- Promotional release poster
- Directed by: William Kaufman
- Written by: Derek Kolstad Benjamin Shahrabani
- Produced by: Justin Bursch Brad Krevoy Patrick Newall
- Starring: Cuba Gooding Jr. Dolph Lundgren
- Cinematography: Mark Rutledge
- Edited by: Russell White Jason Yanuzzi
- Music by: John Roome
- Production companies: Mediapro Studios Motion Picture Corporation of America
- Distributed by: Anchor Bay Entertainment
- Release date: August 21, 2012;
- Running time: 91 minutes
- Country: United States
- Language: English
- Budget: $6 million

= One in the Chamber =

2012 American action film

One in the Chamber is a 2012 American action film directed by William Kaufman, and starring Cuba Gooding Jr., and Dolph Lundgren. Gooding and Kaufman had previously worked together on the 2011 film The Hit List. The film was released on direct-to-DVD in the United States on August 21, 2012.

==Plot==
After the fall of Communism, criminals from the former USSR flooded into Eastern Europe where they established a crime syndicate in a land where authorities were powerless and the laws were replaced by the crime. Dealers of weapons and drugs have turned Prague into their headquarters where they could make millions of dollars by selling weapons to various gangs.

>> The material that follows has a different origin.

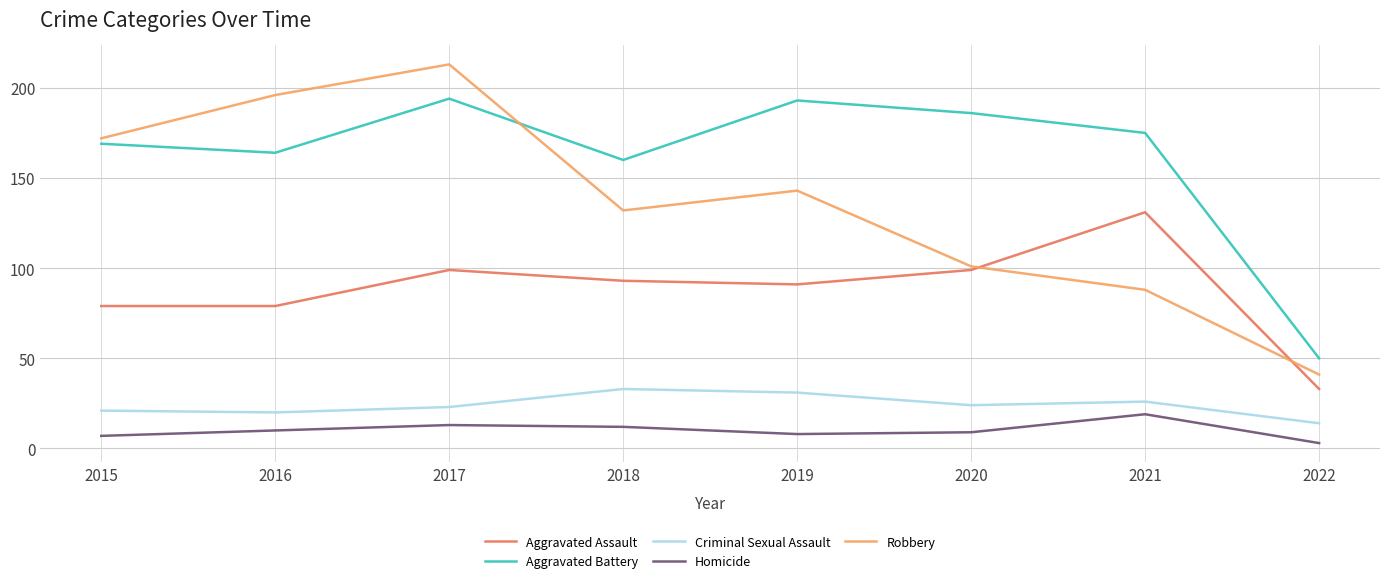

True or false: Homicide and Aggravated Battery cross at least once.

False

Ray Carver is an assassin who works for two rival mafia families. After Carver fails to assassinate Demyan Ivanov, one of the crime bosses he frequently works for, he decides to kill the brother of the other crime boss, Mikhail Suverov. Mikhail is angry and wants to kill Ray Carver to avenge his brother's death, so he calls Aleksey "The Wolf" Andreev, a legendary Russian hitman who is rumoured to be fictional. Aleksey is out for Carver, but soon they both realize that they are in the middle of a huge gang war. So they decide to team up and kill every member of the mafia in the Prague's criminal underworld.

==Production==
===Filming===
It was filmed in Romania in 25 days from July 7 and August 1, 2011.

===Casting===
Billy Murray was confirmed to join the cast on July 4, 2011.

==Release==
===Marketing===
The trailer for the film was released on June 27, 2012. The first clip from the film was released on July 23, 2012.

===Home media===
The DVD was released by Anchor Bay Entertainment in Region 1 on August 21, 2012, and Region 2 on August 27.

==Reception==
===Critical response===
The film received mildly positive reviews. Movie Ramblings said "One In The Chamber is a perfectly serviceable thriller – just don't expect too much." Very Aware said "It's certainly not the worst thing you'll ever put in your Blu-ray player, but put it in your Blu-ray player you should." The Other View said "At best, give it a rental before you buy, but I think it's worth it."